**WORK INSTRUCTION:**
Locate each line in the records containing "ctrl". Copy it.

======== DATA FOR THIS EXERCISE ========

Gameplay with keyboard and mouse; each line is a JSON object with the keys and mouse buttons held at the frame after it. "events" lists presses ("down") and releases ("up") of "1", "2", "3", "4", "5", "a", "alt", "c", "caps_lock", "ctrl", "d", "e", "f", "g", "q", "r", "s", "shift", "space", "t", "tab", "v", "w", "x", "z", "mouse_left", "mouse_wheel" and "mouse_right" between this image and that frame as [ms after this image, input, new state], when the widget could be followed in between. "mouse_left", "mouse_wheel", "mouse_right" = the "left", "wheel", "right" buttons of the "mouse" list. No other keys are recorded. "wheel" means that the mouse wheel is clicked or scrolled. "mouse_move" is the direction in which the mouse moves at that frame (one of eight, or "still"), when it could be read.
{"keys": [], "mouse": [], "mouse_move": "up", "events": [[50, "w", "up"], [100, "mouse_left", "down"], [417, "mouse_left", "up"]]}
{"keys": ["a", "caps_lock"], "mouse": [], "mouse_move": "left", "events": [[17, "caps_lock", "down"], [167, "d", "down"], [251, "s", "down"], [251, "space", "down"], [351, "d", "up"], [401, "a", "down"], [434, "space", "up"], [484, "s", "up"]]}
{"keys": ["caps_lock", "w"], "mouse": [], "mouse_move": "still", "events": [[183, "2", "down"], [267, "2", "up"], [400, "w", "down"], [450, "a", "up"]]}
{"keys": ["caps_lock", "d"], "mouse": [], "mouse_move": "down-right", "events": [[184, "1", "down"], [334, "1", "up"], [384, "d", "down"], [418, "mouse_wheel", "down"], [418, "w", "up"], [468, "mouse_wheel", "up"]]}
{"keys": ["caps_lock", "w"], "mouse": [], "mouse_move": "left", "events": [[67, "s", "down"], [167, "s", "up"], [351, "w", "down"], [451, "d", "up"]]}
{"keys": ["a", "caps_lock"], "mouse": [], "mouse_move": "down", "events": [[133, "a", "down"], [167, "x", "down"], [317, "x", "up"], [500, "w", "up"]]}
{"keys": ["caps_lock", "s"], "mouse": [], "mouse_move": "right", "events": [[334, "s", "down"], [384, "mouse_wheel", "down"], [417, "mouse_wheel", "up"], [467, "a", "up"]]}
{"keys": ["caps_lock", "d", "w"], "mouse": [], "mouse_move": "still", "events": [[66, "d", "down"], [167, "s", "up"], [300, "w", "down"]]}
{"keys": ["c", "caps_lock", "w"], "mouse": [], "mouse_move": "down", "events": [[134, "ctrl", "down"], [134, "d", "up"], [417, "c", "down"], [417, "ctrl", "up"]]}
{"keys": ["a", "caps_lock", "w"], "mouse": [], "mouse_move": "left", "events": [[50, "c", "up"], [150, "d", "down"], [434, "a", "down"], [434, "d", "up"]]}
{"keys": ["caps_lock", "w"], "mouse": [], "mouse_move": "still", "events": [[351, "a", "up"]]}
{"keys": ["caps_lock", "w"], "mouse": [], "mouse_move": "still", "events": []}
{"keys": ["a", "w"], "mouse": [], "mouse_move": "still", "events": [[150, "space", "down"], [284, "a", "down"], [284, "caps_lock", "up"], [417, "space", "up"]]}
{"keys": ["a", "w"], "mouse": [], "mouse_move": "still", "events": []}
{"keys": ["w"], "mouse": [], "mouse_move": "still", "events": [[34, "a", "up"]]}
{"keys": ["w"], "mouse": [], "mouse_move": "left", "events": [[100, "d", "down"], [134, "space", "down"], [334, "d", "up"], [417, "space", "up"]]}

========

**TASK RESPONSE:**
Gameplay with keyboard and mouse; each line is a JSON object with the keys and mouse buttons held at the frame after it. "events" lists presses ("down") and releases ("up") of "1", "2", "3", "4", "5", "a", "alt", "c", "caps_lock", "ctrl", "d", "e", "f", "g", "q", "r", "s", "shift", "space", "t", "tab", "v", "w", "x", "z", "mouse_left", "mouse_wheel" and "mouse_right" between this image and that frame as [ms after this image, input, new state], when the widget could be followed in between. "mouse_left", "mouse_wheel", "mouse_right" = the "left", "wheel", "right" buttons of the "mouse" list. No other keys are recorded. "wheel" means that the mouse wheel is clicked or scrolled. "mouse_move" is the direction in which the mouse moves at that frame (one of eight, or "still"), when it could be read.
{"keys": ["c", "caps_lock", "w"], "mouse": [], "mouse_move": "down", "events": [[134, "ctrl", "down"], [134, "d", "up"], [417, "c", "down"], [417, "ctrl", "up"]]}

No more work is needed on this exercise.